И тогда случилось то, что случилось. Один из расстрельной команды, когда все уже подняли карабины, бросив свой, быстро перешел на другую сторону и встал рядом с ним.
– Ich heisse Johann Engel, ich bin aus Wuppertal[79].
– Меня зовут Юлий Брук, я из Ленинграда, – они крепко взялись за руки.
Это рукопожатие придало Юлику спокойную уверенность в своих силах. Он закрыл глаза, поднял голову и увидел над собою небо.
«НАБЕРЕЖНАЯ НЕИСЦЕЛИМЫХ»Там в грязи и вони, на простынях, не сменяемых по несколько агоний кряду, лежали человеческие особи на последней стадии своего существования, или, как говорят еще, при последнем издыхании. Врачиха сюда заходила за одним-единственным: коснувшись безжизненного запястья и приподняв веко – глазное яблоко из-под которого глядело на нее, как с прилавка, – констатировать смерть. «Ее, сердешную» – после чего нянечка шла в соседнюю палату: «Робяты, помогите». И двое ходячих больных спускали папашку в морг.
Их так и звали: «папашки». «Ночью три папашки окочурились». Или: «Папашку привезли, слышь, робят? Втащите, сухонькой». «Папашки» уже ничего не соображают. Им все равно, что в палате царили условия средневекового госпиталя – за вычетом того, что держало средневековье в состоянии вертикали: фанатической веры в спасение и всеобщей воли спастись, слагающейся из тысяч и тысяч отдельных воль.
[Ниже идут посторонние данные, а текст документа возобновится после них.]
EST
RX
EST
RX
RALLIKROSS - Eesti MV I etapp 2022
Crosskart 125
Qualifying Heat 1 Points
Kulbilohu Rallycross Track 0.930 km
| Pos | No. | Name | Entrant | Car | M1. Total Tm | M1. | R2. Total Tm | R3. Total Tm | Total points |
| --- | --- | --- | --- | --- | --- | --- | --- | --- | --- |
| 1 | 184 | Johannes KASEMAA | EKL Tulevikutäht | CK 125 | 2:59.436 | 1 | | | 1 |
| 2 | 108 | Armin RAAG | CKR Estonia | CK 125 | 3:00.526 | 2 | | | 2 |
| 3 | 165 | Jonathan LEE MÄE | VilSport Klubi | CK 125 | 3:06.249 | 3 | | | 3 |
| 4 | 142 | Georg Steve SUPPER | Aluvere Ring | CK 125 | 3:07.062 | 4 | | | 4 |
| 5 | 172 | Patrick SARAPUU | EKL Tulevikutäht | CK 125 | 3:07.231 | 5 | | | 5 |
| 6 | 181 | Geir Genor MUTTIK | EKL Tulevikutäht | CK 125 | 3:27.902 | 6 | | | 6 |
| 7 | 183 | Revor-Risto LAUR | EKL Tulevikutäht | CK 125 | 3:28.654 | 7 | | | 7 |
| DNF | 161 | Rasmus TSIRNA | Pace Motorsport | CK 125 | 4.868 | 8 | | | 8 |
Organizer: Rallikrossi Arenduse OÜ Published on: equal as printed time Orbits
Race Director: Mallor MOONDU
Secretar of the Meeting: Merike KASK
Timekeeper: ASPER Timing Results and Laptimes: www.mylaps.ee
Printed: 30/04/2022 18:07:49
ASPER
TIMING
Дядя Ваня… Кто еще помнил, что его, колченого костюмера и бедного рыцаря всех бабочек, когда-то так звали? Кто еще вспоминал сгоревшую дотла не то в восемнадцатом, не то в девятнадцатом году храмину, с ее золотой – первой гильдии – лепниной, с ее квазиваснецовским патриотическим плафоном и со всем ее машинным отделением интриг, сплетен, апокрифов, вблизи видевшихся столь значительными, что едва не затмевали события всемирной истории. («Но это же катастрофа!» – воскликнул Вас. Вас. Гиацинтов, когда в ноябре семнадцатого «Яхт-клуб» на Малой Морской, членом которого он состоял больше сорока лет, прекратил свое существование.)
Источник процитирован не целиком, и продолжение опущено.